- [Data for processing]
+ + + + + + +

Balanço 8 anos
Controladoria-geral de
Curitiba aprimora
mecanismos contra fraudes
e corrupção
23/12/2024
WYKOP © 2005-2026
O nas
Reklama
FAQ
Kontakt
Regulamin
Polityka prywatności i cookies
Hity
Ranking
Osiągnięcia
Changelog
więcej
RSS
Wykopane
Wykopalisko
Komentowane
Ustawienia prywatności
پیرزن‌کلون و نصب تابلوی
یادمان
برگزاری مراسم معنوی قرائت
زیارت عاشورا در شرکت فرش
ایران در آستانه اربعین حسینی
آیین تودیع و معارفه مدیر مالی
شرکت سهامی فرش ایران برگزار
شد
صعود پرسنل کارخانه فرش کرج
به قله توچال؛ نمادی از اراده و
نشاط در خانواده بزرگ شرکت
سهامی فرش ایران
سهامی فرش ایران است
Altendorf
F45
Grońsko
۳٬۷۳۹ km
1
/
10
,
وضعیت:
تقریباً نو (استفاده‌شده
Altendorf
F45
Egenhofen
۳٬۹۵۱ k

+ + + + + + +

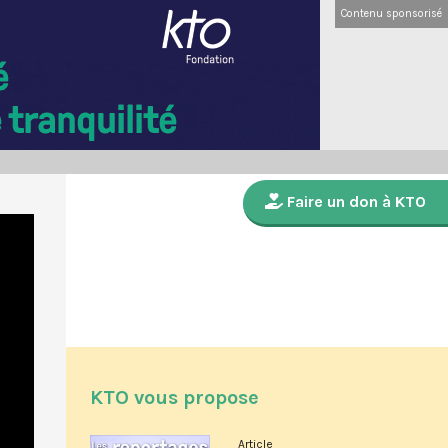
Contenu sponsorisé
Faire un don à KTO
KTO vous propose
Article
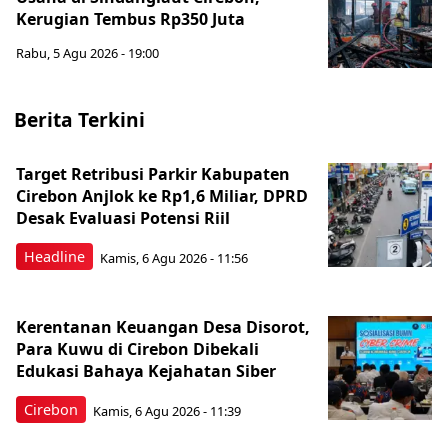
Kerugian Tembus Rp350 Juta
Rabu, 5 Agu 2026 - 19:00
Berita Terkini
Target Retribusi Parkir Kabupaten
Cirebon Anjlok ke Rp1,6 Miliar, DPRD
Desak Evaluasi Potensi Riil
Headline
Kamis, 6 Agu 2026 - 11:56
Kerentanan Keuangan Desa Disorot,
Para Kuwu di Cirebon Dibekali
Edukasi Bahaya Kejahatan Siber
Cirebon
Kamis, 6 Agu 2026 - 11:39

+ + + + + + +

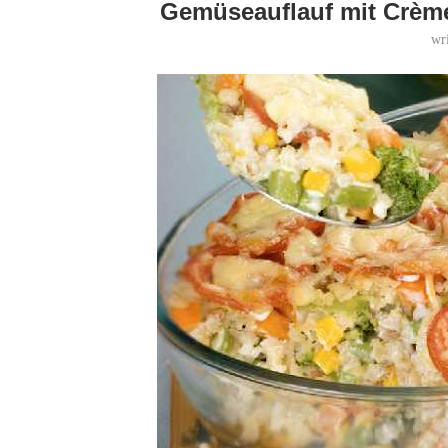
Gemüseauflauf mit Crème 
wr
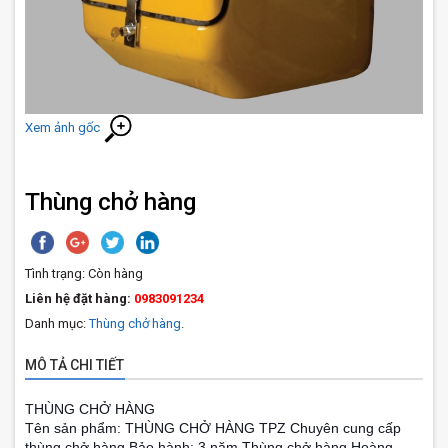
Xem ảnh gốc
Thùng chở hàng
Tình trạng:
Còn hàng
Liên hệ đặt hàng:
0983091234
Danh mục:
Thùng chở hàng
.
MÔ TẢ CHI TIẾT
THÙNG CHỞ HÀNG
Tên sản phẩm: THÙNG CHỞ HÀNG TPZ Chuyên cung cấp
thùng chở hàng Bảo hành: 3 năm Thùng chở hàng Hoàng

+ + + + + + +

- [Activity]
The result should be an exact copy of only the lines above from the one that holds "Contenu sponsorisé" through the one that holds "Kamis, 6 Agu 2026 - 11:39", both ends included, without pictures.

- [Task result]
Contenu sponsorisé
Faire un don à KTO
KTO vous propose
Article
Kerugian Tembus Rp350 Juta
Rabu, 5 Agu 2026 - 19:00
Berita Terkini
Target Retribusi Parkir Kabupaten
Cirebon Anjlok ke Rp1,6 Miliar, DPRD
Desak Evaluasi Potensi Riil
Headline
Kamis, 6 Agu 2026 - 11:56
Kerentanan Keuangan Desa Disorot,
Para Kuwu di Cirebon Dibekali
Edukasi Bahaya Kejahatan Siber
Cirebon
Kamis, 6 Agu 2026 - 11:39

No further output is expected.